Summary: Moldbug on the Aaron Schwartz affair. Power is a very real thing with real consequences for activists, yet many people don't understand the nature of power in modern times. People like Noam Chomsky get great fame doing bad epistomology about who has power, and as a result do great harm to idealistic nerds who don't read between the lines to selectively target their attacks at weak institutions (Exxon, Pentagon) instead of strong ones (State, academica incl. MIT).
Here he returns to a theme that is one of his real contributions to blogospheric political thought: that victory in political competitions provides Bayesian information about who has power and who doesn't. If your worldview has the underdog somehow systematically beating the overdog, your epistemology is simply wrong - in the same way, and to the same extent, as a geocentrist who has to keep adding epicycles to account for anomalous observations.
The truth is that the weapons of "activism" are not weapons which the weak can use against the strong. They are weapons the strong can use against the weak. When the weak try to use them against the strong, the outcome is... well... suicidal.
Who was stronger - Dr. King, or Bull Connor? Well, we have a pretty good test for who was stronger. Who won? In the real story, overdogs win. Who had the full force of the world's strongest government on his side? Who had a small-town police force staffed with backward hicks? In the real story, overdogs win.
"Civil disobedience" is no more than a way for the overdog to say to the underdog: I am so strong that you cannot enforce your "laws" upon me. I am strong and might makes right - I give you the law, not you me. Don't think the losing party in this conflict didn't try its own "civil disobedience." And even its own "active measures." Which availed them - what? Quod licet Jovi, non licet bovi.
This means that activists like King, Schwartz, and Assange are only effective in bullying the weak, not standing up to the strong (despite conventional narratives that misassign strengths to institutions). When such activists stop following the script, and naively use the same tactics to attack strong institutions, reality reasserts itself quite forcefully:
You know, when I read that Assange had his hands on a huge dump of DoD and State documents, I figured we would never see those cables. Sure enough, the first thing he released was some DoD material.
Why? Well, obviously, Assange knew the score. He knew that Arlington is weak and Georgetown is strong. He knew that he could tweak Arlington's nose all day long and party on it, making big friends in high society, and no one would even think about reaching out and touching him. Or so I thought.
In fact, my cynicism was unjustified. In fact, Assange turned out to be a true believer, not a canny schemer. He was not content to wield his sword against the usual devils of the Chomsky narrative. Oh no, the poor fscker believed that he was actually there to take on the actual powers that be. Who are actually, of course, unlike the cartoon villains... strong. If he didn't know that... he knows it now!

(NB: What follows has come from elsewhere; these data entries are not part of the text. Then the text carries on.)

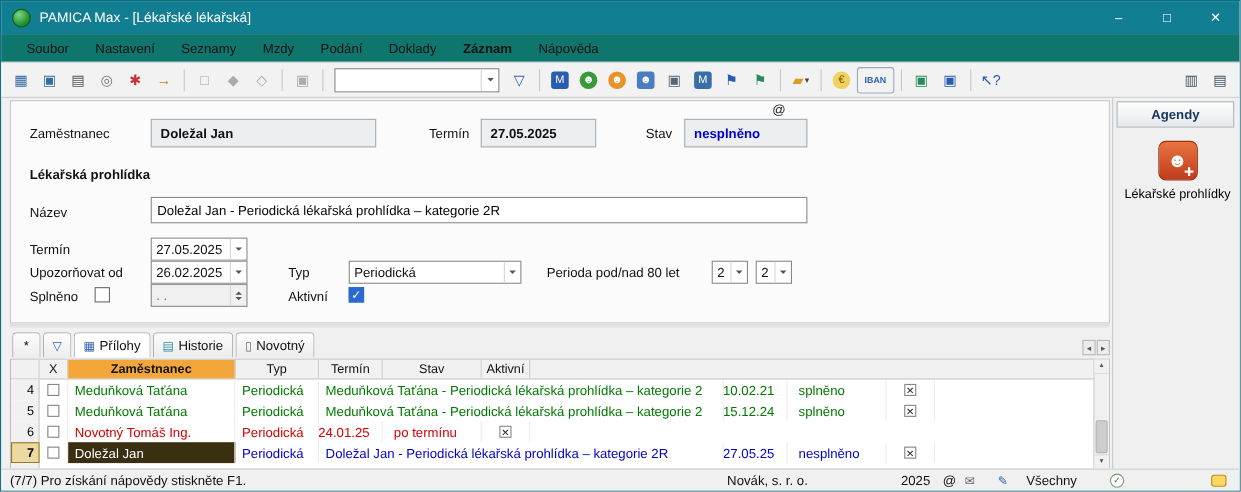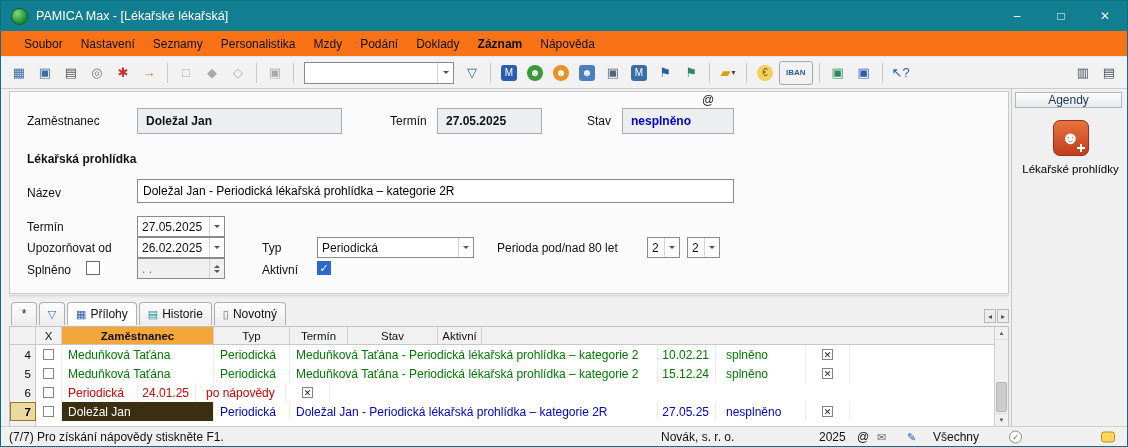--- a/index.html
+++ b/index.html
@@ -17,7 +17,7 @@
   .win-controls { margin-left:auto; display:flex; height:100%; }
   .win-btn { width:44px; height:100%; display:flex; align-items:center; justify-content:center; font-size:12px; }
   
-  .menubar { position:absolute; top:30px; left:0; right:0; height:26px; background:#f97316; display:flex; align-items:center; padding-left:14px; border-bottom:1px solid #e4e4e4; }
+  .menubar { position:absolute; top:30px; left:0; right:0; height:26px; background:#0f766e; display:flex; align-items:center; padding-left:14px; border-bottom:1px solid #e4e4e4;gap:6px; }
   .menu-item { padding:4px 9px; white-space:nowrap; }
   .menu-item.bold { font-weight:bold; }
   

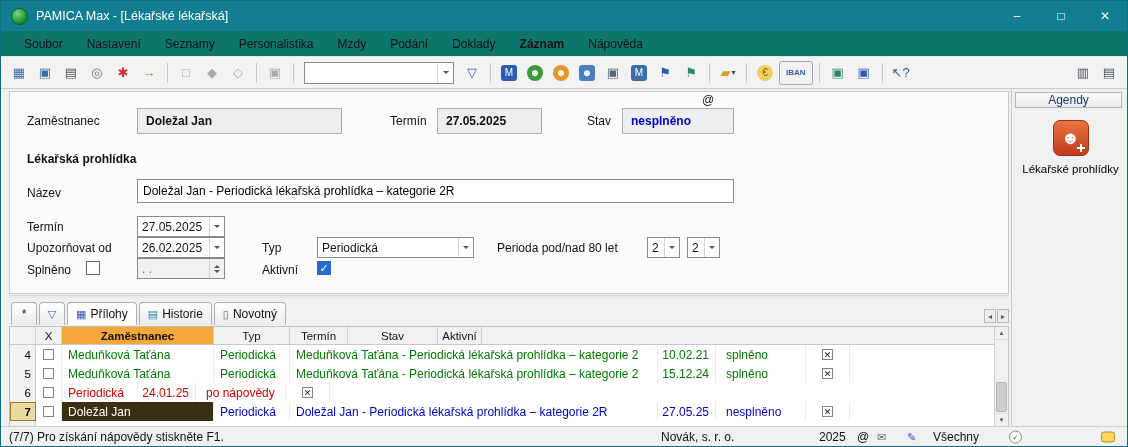--- a/index.html
+++ b/index.html
@@ -123,7 +123,6 @@
     <span class="menu-item">Soubor</span>
     <span class="menu-item">Nastavení</span>
     <span class="menu-item">Seznamy</span>
-    <span class="menu-item">Personalistika</span>
     <span class="menu-item">Mzdy</span>
     <span class="menu-item">Podání</span>
     <span class="menu-item">Doklady</span>

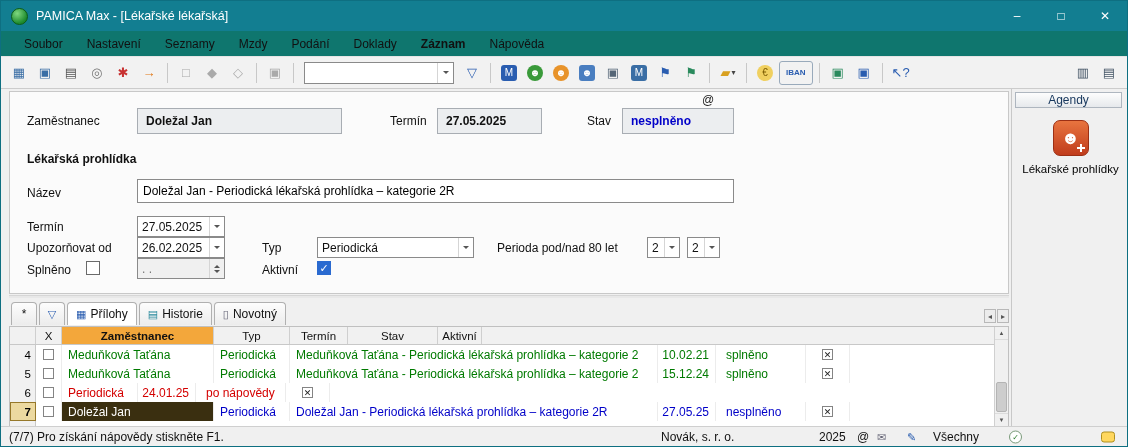--- a/index.html
+++ b/index.html
@@ -90,7 +90,7 @@
   .vthumb { position:absolute; left:1px; right:1px; bottom:14px; height:30px; background:#cdcdcd; border:1px solid #b4b4b4; border-radius:2px; }
   
   .sidebar { position:absolute; top:88px; left:1010px; width:118px; height:339px; background:#f0f0f0; border-left:1px solid #c8c8c8; }
-  .agendy-header { margin:3px 7px 0 3px; height:16px; border:1px solid #aeb6bf; background:linear-gradient(#fdfdfd,#e6e9ec); display:flex; align-items:center; justify-content:center; font-weight:normal; color:#16365c; }
+  .agendy-header { margin:3px 7px 0 3px; height:24px; border:1px solid #aeb6bf; background:linear-gradient(#fdfdfd,#e6e9ec); display:flex; align-items:center; justify-content:center; font-weight:bold; color:#16365c; }
   .agenda-item { margin-top:12px; display:flex; flex-direction:column; align-items:center; gap:7px; }
   .agenda-icon { width:36px; height:36px; border-radius:7px; background:linear-gradient(#e8743f,#c03c1c); border:1px solid #9c2f14; display:flex; align-items:center; justify-content:center; color:#fff; font-size:18px; position:relative; }
   .agenda-icon::after { content:""; position:absolute; right:3px; bottom:3px; width:8px; height:8px; background:

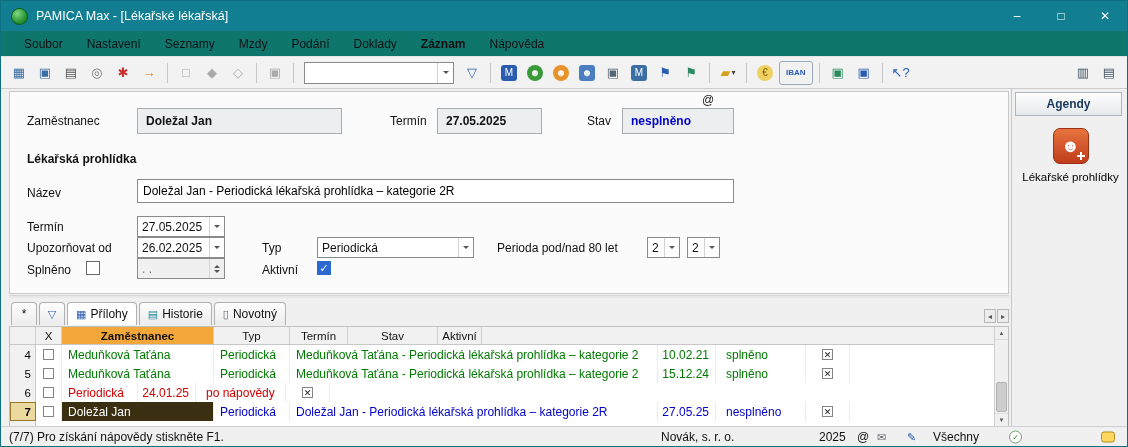--- a/index.html
+++ b/index.html
@@ -75,7 +75,7 @@
   .trow .c-num { background:#f1f1f1; justify-content:flex-end; padding-right:4px; border-right:1px solid #c8c8c8; color:#000; font-size:11.5px; }
   .trow .c-x { justify-content:center; }
   .trow .c-zam, .trow .c-typ, .trow .c-text { padding-left:6px; }
-  .trow .c-ter { justify-content:flex-end; padding-right:6px; }
+  .trow .c-ter { justify-content:flex-end; padding-right:11px; }
   .trow .c-stav { padding-left:10px; }
   .trow .c-akt { justify-content:center; }
   .cbx { width:11px; height:11px; border:1px solid #848484; background:#fff; }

...But had Aaron Swartz plugged his laptop into the Exxon internal network and downloaded everything Beelzebub knows about fracking, he would be a live hero to this day. Why? Because no ambitious Federal prosecutor in the 21st century would see a route to career success through hounding some activist at Exxon's behest...
But when you take on a genuinely respected institution - whether State or MIT - your "civil disobedience" has all the prospects of George Wallace in the schoolhouse door.
Then he takes his beliefs seriously, and speaks actual truth to actual power. Well, ya know, power doesn't like that much.